Title: Bodhrán Making
Author: Aoife Kehoe 4B
On the 8th December 2014 we met with a man called Michael Vignose from Galway who makes Bodhráns. We were advised to bring gloves, an apron, a hammer, pens, paint and a cloth. We met in the Lunch hall that morning and were introduced to Michael. At first he gave a demonstration of how to make a bodhrán. He showed us how to sand down the wheel of wood (the body of the bodhrán) and make it smooth around the edges. This looked like very hard work!
He proceeded to show us how to soak the goat’s skin and put it on tightly and securely. Then he showed us how to hammer in the pins around the side to keep the goats skin in place. And within minutes he had made a bodhrán!! How long would it take us to make a bodhrán??!!!
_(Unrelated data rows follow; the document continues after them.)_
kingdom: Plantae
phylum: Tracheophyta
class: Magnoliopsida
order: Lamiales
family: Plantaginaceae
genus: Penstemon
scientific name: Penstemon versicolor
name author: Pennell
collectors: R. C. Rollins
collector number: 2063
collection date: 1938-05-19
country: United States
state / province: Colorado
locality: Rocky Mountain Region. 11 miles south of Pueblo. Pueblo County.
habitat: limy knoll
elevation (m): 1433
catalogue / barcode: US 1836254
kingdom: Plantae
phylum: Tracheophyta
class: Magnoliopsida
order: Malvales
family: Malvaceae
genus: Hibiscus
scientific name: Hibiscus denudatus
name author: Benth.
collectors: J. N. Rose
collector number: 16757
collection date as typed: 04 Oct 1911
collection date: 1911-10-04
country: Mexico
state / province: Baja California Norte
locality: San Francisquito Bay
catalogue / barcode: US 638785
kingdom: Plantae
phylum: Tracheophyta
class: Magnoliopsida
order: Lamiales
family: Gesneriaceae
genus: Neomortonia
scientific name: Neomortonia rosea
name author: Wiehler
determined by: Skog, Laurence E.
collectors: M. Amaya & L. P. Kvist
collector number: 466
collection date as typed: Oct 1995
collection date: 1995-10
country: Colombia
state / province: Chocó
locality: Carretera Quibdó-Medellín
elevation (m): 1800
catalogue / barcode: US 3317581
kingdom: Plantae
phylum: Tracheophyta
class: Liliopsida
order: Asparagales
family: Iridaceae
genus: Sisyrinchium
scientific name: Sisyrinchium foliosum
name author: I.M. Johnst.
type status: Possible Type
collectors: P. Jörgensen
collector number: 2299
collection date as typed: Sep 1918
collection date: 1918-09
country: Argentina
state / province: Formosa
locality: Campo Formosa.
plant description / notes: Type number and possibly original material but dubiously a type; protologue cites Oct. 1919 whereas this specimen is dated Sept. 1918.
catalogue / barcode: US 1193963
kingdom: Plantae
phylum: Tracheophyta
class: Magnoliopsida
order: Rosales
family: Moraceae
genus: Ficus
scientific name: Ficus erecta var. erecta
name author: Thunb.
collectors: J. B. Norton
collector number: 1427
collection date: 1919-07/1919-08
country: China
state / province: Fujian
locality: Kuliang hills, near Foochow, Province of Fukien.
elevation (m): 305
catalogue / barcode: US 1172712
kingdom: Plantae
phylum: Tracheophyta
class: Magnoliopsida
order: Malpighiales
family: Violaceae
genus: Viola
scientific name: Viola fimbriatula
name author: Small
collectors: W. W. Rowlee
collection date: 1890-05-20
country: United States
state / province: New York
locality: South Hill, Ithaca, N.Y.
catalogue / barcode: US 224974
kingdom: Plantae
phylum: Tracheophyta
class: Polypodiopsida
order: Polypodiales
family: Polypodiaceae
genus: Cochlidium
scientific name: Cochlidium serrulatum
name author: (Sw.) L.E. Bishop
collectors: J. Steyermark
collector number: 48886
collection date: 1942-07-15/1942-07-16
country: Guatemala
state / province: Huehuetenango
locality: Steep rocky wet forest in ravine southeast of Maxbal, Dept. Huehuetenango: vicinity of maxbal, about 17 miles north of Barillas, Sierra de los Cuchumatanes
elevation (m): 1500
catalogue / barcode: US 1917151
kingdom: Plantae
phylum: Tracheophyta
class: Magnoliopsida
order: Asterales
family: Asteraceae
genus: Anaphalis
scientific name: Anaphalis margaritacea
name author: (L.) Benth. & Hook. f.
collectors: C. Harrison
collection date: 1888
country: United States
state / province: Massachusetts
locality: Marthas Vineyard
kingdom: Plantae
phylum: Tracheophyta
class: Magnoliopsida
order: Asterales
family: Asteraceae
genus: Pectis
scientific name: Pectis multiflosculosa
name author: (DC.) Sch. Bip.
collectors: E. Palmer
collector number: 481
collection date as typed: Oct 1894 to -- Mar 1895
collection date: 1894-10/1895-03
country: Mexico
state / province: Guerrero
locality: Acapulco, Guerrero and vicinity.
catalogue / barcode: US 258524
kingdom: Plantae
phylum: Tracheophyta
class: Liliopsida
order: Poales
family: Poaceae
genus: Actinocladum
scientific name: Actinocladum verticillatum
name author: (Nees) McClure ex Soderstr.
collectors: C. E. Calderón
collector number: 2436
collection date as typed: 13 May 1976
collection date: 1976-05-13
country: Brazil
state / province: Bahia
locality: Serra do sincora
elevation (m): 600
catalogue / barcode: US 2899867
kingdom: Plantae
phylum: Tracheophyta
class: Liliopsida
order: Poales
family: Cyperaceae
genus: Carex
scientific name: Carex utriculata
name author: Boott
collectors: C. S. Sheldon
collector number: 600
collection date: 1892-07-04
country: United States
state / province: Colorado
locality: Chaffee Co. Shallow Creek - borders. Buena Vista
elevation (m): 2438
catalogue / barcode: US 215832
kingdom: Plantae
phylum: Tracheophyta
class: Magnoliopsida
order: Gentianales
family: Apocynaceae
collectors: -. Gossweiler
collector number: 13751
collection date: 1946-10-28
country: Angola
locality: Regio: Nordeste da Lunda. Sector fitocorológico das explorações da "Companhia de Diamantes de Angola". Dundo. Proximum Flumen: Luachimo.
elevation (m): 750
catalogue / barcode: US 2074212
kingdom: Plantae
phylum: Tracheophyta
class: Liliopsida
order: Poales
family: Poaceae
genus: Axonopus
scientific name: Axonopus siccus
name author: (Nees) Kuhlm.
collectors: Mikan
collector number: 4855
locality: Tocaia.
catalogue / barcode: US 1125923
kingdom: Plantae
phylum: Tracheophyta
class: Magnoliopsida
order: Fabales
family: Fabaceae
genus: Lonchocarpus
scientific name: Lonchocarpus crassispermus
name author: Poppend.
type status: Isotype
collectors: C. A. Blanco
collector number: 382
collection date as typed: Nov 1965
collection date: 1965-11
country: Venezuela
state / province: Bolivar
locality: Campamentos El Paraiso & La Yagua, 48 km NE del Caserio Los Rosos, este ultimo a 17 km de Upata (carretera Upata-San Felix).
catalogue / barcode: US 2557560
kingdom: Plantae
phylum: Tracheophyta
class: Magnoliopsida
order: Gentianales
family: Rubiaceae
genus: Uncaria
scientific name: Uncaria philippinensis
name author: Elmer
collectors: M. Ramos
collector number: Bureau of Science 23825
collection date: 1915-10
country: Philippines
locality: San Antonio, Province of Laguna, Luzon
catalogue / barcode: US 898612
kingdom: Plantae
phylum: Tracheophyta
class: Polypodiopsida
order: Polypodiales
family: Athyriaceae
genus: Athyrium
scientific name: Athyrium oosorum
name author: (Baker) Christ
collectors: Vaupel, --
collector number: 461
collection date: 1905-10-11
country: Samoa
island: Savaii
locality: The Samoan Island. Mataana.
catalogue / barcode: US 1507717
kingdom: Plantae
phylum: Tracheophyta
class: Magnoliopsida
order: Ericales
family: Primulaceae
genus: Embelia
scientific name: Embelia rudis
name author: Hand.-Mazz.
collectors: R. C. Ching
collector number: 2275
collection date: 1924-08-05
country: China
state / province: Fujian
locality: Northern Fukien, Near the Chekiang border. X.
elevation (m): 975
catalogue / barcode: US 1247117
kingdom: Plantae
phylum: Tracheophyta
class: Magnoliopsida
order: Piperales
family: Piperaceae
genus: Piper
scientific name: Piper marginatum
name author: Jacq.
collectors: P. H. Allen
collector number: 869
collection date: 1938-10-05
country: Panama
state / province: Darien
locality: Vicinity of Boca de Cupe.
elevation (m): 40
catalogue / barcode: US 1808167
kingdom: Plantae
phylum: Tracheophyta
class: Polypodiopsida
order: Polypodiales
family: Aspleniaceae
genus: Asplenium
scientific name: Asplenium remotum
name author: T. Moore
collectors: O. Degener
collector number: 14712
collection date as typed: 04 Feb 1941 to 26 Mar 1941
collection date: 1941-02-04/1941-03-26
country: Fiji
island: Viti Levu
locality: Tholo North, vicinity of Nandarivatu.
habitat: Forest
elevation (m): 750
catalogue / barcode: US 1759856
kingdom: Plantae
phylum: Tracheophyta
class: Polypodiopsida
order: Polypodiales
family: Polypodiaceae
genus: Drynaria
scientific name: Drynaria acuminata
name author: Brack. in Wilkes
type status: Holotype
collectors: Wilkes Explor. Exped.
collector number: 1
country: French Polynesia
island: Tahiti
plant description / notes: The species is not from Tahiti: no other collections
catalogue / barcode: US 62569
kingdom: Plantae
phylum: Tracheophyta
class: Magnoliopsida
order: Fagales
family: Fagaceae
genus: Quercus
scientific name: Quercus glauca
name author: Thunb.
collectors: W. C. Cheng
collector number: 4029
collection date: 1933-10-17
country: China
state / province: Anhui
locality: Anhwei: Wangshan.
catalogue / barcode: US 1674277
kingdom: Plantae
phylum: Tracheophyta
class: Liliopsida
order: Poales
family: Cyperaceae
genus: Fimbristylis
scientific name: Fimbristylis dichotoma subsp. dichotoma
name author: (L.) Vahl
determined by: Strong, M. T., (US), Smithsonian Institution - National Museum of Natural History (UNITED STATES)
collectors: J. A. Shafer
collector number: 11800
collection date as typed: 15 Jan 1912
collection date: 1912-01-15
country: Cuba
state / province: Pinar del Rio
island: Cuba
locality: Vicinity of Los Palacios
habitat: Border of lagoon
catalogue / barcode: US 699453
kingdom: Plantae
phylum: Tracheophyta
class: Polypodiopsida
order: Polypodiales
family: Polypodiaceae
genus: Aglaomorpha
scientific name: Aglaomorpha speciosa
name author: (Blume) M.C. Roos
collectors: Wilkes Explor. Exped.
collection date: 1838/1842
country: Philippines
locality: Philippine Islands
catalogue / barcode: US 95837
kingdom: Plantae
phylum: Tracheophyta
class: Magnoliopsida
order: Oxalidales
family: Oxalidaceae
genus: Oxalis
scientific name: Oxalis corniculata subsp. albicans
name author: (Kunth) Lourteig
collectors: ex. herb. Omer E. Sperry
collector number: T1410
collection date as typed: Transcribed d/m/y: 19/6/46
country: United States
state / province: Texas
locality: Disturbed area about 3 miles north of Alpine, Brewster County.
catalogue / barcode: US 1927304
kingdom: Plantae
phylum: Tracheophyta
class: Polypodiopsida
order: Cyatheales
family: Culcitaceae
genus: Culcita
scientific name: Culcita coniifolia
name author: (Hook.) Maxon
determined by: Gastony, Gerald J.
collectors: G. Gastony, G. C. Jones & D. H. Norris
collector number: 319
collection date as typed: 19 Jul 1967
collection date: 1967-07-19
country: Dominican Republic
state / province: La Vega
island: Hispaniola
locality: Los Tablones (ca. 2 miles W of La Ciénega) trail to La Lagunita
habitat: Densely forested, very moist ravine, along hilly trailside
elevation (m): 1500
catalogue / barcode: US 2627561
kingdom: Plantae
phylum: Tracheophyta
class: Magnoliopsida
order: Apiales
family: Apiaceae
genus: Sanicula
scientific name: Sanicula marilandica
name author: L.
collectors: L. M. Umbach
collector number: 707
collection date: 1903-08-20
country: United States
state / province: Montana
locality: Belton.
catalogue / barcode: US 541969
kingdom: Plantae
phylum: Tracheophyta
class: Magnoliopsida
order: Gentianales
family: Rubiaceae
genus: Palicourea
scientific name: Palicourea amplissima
After this, we got our own sand paper and wooden wheel to sand down. It took a good length of time to sand down our wood and we left the room in a cloud of dust!! When they were smooth we each got a cross bar for the bodhrán. We needed Michael’s help for this because we needed to drill the crossbar onto the bodhrán!
We varnished the wood and secured our goat’s skin onto it. This involved cord, glue and thumbtacks! Firstly, we had to make a lasoo from cord to wrap around the skin tightly in order to hold the skin in place. Then we began the laborious task of hammering in the thumbtacks. This was not a nice job. Many hundreds of tacks fell to the floor damaged and broken! This was the most difficult element of our task. Thankfully nobody stood on upturned tacks!!
When the skin is dry you can put a design onto it. Michael showed us how to do this. I did a Celtic treble clef design as I have a great love of music along with my name “Aoife”. First we traced it onto tracing paper and then onto the bodhran itself. We had to go over it with a sharpie pen. I was very proud of my Bodhrán in the end. It turned out lovely.
I loved how we got to do everything from sanding the wood to tracing our designs. It was a very worthwhile and enjoyable workshop. I didn’t think it would be as hard as it was and definitely didn’t think the skin would smell that bad! I loved my finished product. Michael was a lovely man and a great help and I loved being taught how to play the bodhrán by him. We are very grateful for the opportunity to make our own Irish Instruments.